Fu lui a rompere il ghiaccio. "Non ci siamo presentati, mi chiamo Daniele. Ma per gli amici sono Dany."

"Victoria. Piacere." Dissi stringendo la mano che mi aveva posto. Poi continuai:"Lei è mia sorella Marianne!" E lui porse la mano anche a lei, che naturalmente strinse.

"Andate o tornate?" Chiese.

"Torniamo a casa dal lavoro!" Risposi prima che Marianne potesse farlo. "E lei?"

"Oh! Diamoci del Tu!" Insistette lui.

"Ok!
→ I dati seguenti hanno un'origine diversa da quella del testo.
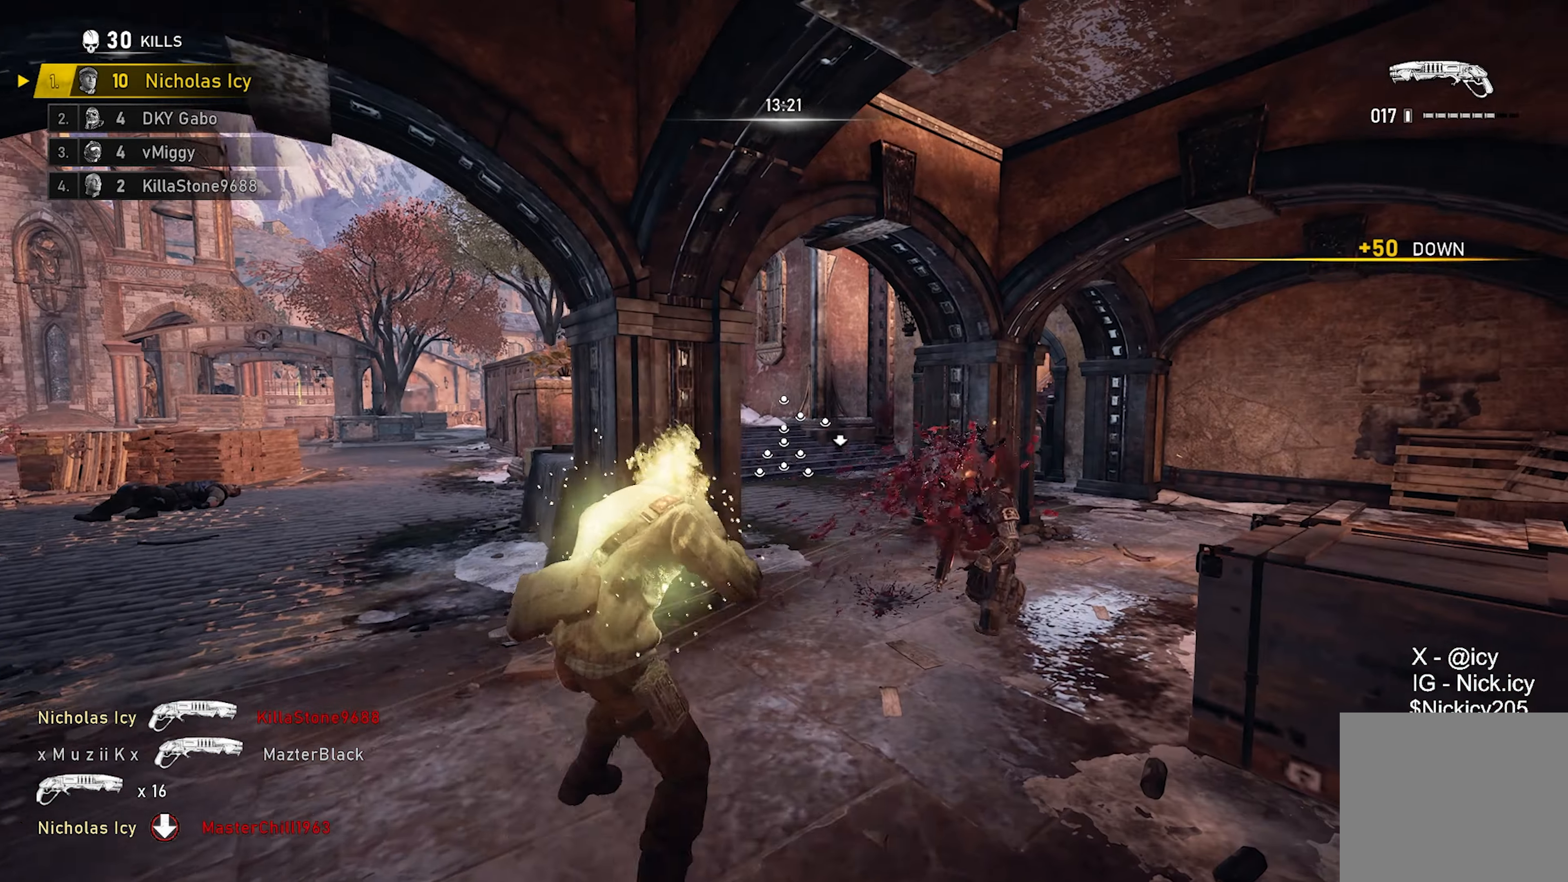
{"buttons": [], "left_stick": "down-right", "right_stick": "center", "events": [[33, "left_stick", "center"], [83, "left_stick", "down"], [183, "left_stick", "down-right"]]}
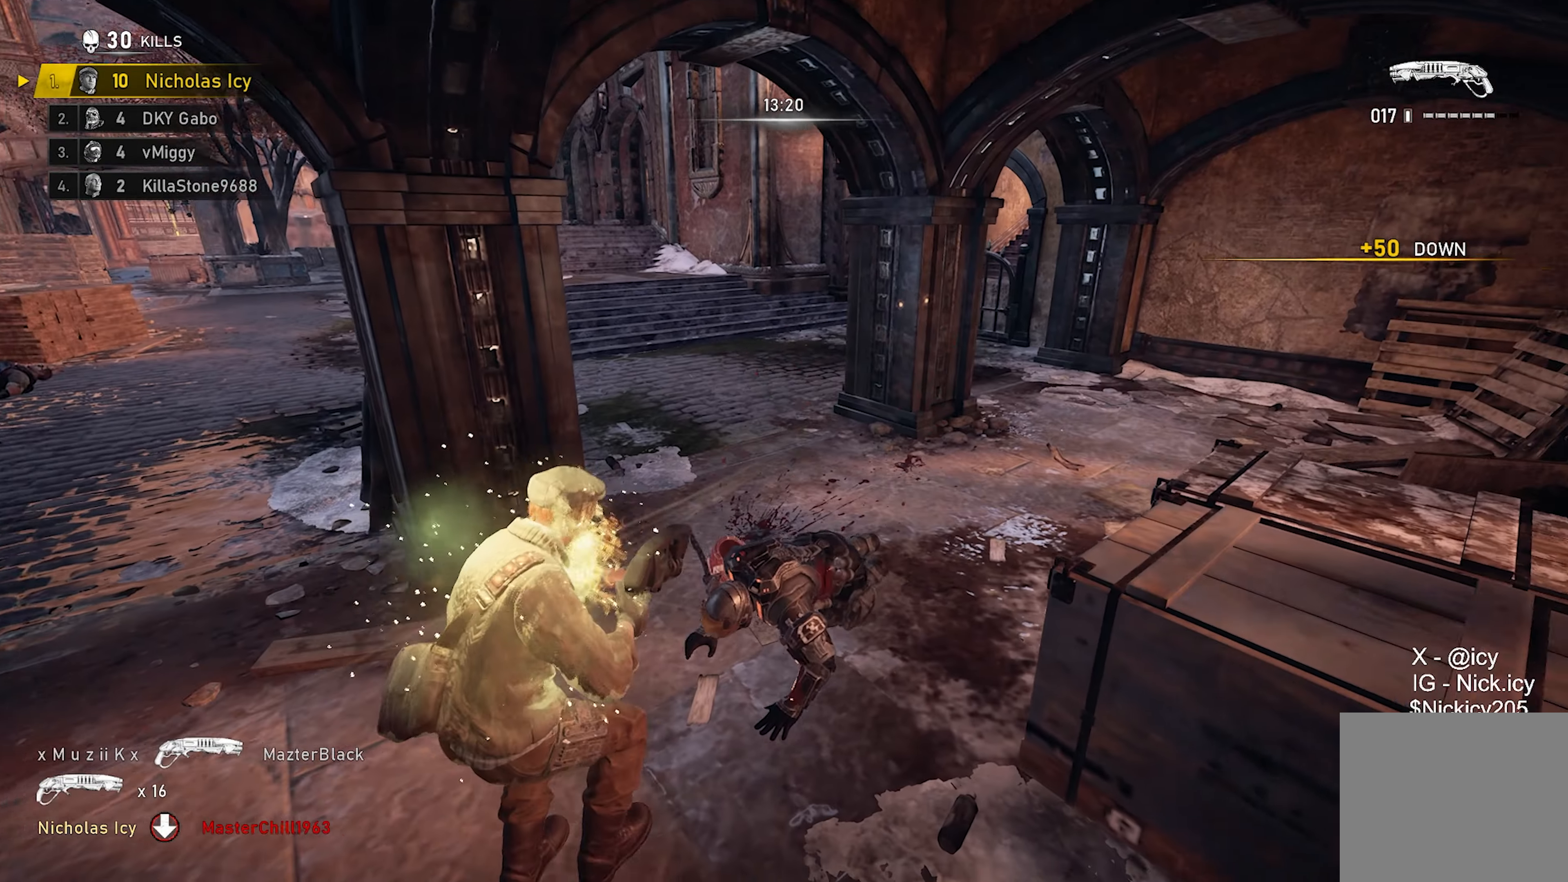
{"buttons": ["X"], "left_stick": "up", "right_stick": "center", "events": [[150, "R2", "down"], [183, "left_stick", "down-left"], [183, "right_stick", "left"], [267, "R2", "up"], [283, "left_stick", "up-left"], [350, "X", "down"], [417, "left_stick", "up"], [450, "right_stick", "center"]]}
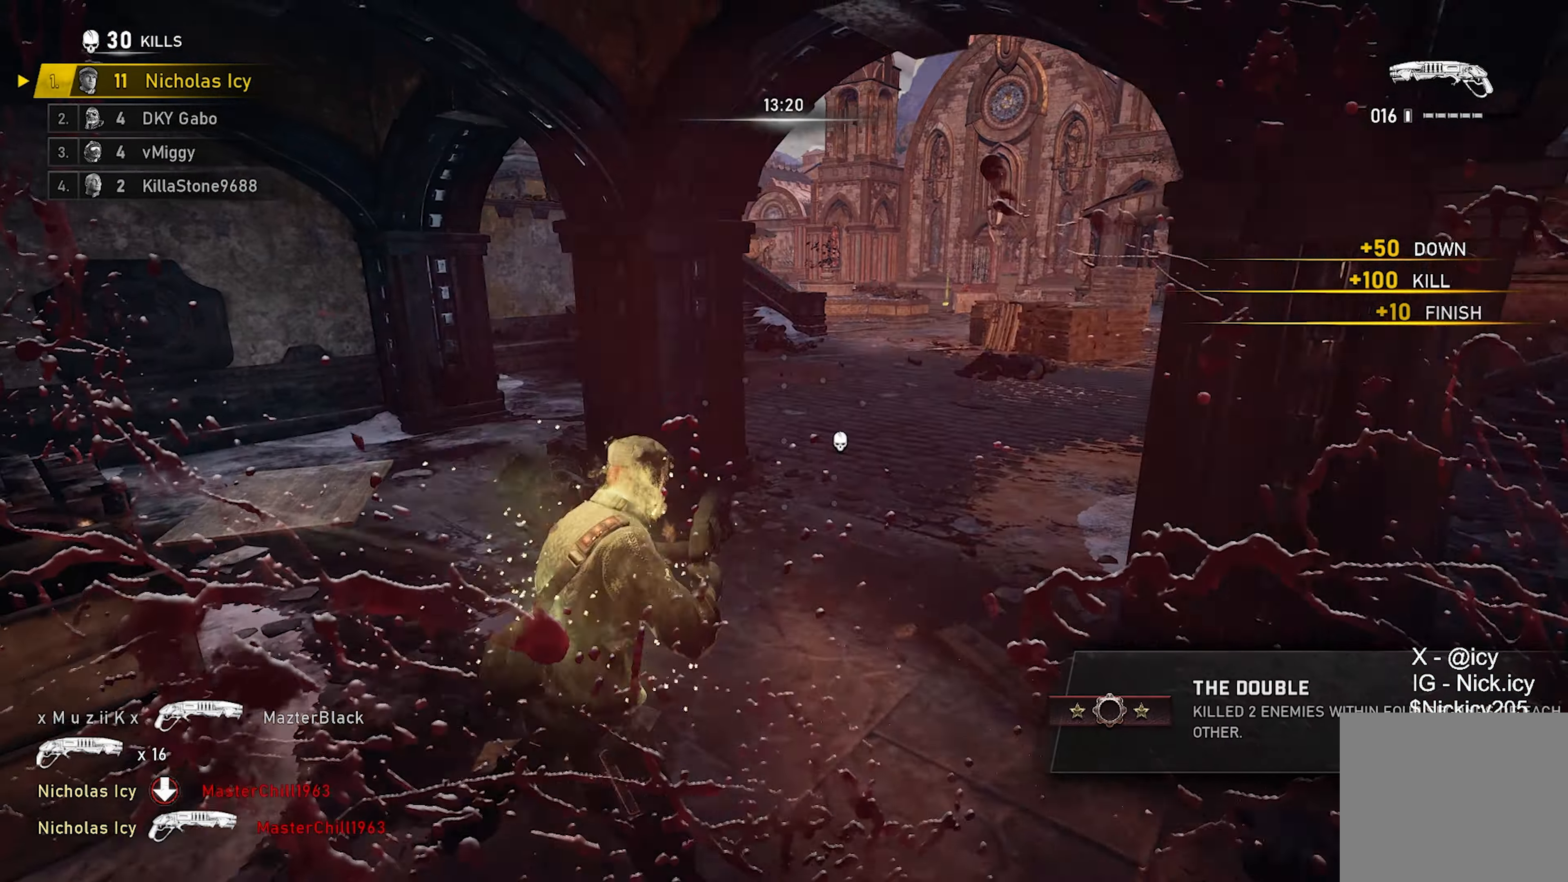
{"buttons": ["X"], "left_stick": "up", "right_stick": "center", "events": [[233, "A", "down"], [350, "A", "up"]]}
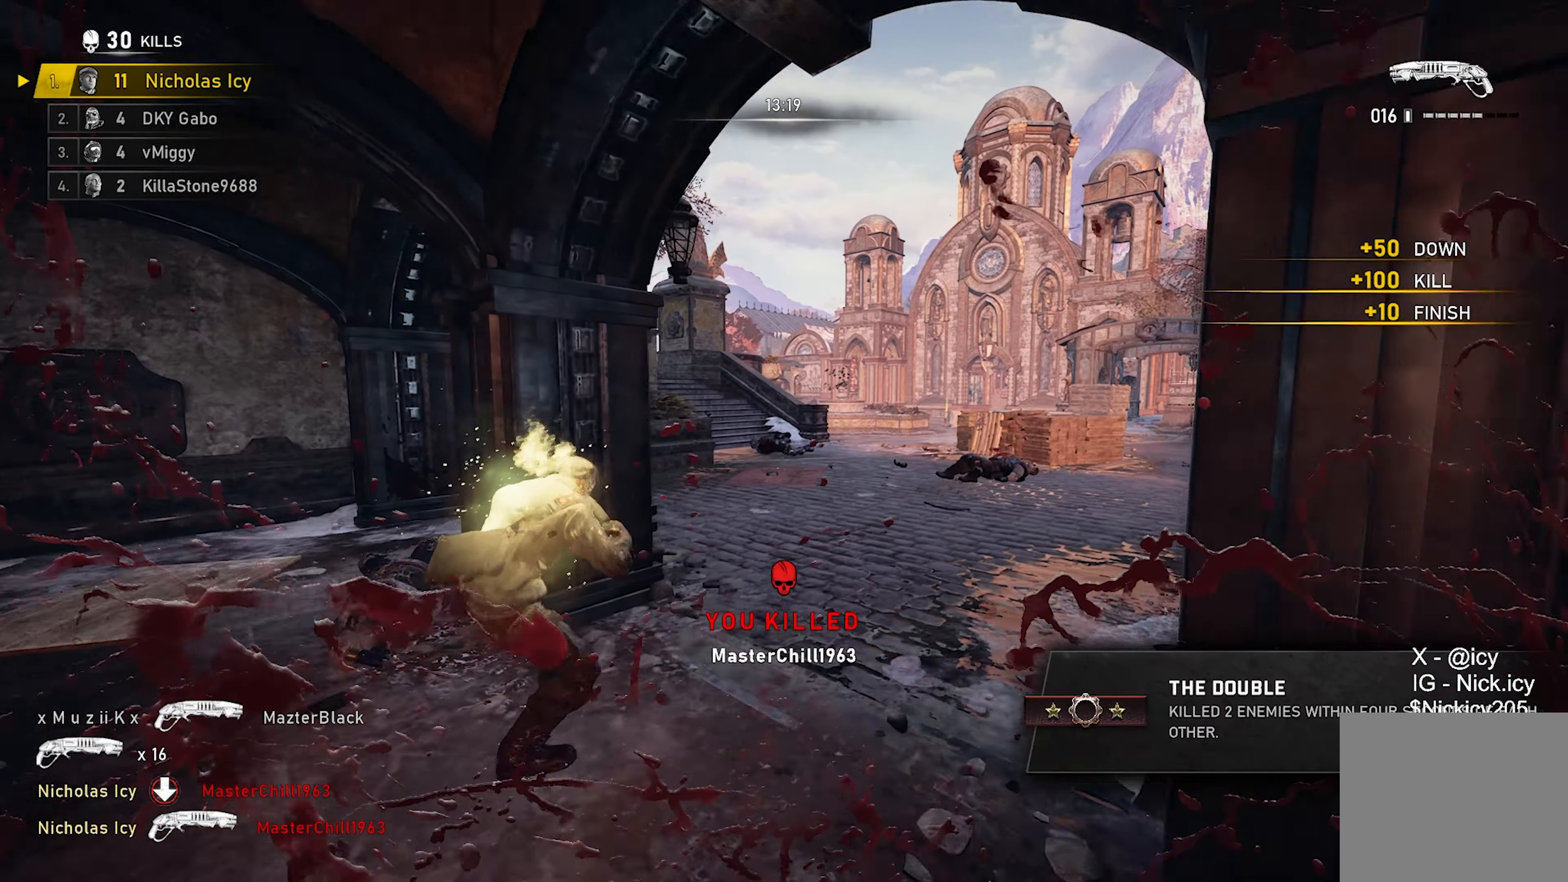
{"buttons": ["X", "L1"], "left_stick": "up-left", "right_stick": "center", "events": [[17, "right_stick", "down"], [183, "A", "down"], [200, "right_stick", "down-right"], [233, "left_stick", "up-left"], [283, "A", "up"], [300, "right_stick", "center"], [317, "L1", "down"]]}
Tu?"

"Torno dall'università!"

"Dov'è che lavori?" Mi chiese come se Marianne non ci fosse.

"In una sartoria qui vicino, la proprietaria si chiama Margherita!"

"Si, la conosco!"

Ed a me salì il sangue alla testa pensare che forse avevo cucito anche per lui.

"E tu cos'è che studi?"

"Sto all'ultimo anno di Ingegneria" Dopo una breve pausa continuò chiedendomi: "Quanti anni hai?"

"21, mi sono diplomata due anni fa!"

"Io 23" rispose senza darmi il tempo di chiederglielo.

Ad un tratto si alzò e mentre prendeva tutte le sue cose disse:"Devo scendere, scendete anche voi ora?"

"No, la nostra è la prossima fermata!" Rispose Marianne che, probabilmente, si era sentita esclusa dalla nostra conversazione.

Lui pose la mano per salutarci e disse:"E' stato un piacere, alla prossima!"

Marianne afferrò la mano e si limitò a dire:"Alla prossima!"

Mentre io, dopo aver fatto in modo di salutare per ultima per rimanergli più impressa, gli afferrai la mano stringendola e mente lo guardavo negli occhi dissi:"Piacere mio, spero proprio di incontrarti ancora!"

"Idem!" Disse, poi scese.

Il giorno seguente mi svegliai un ora prima per avere più tempo per prepararmi, e alla fermata del bus non stavo annoiata e assonnata come al solito ma ero ansiosa perché speravo veramente di incontrarlo. Ma non fu così, le mie speranze si spensero sul bus delle 17:00 per poi riaccendersi, inutilmente, il mattino seguente. Dopo il quarto giorno capii che era inutile sperare di rincontrare uno sconosciuto e pretendere che si ricordasse di me. Anche se ancora non dovevo incontrare un ragazzo che non fosse colpito dal mio fascino e una ragazza che non fosse gelosa della mia bellezza, io ero consapevole che nel mondo non possiamo piacere a tutti. E purtroppo, forse, non piacevo proprio a lui.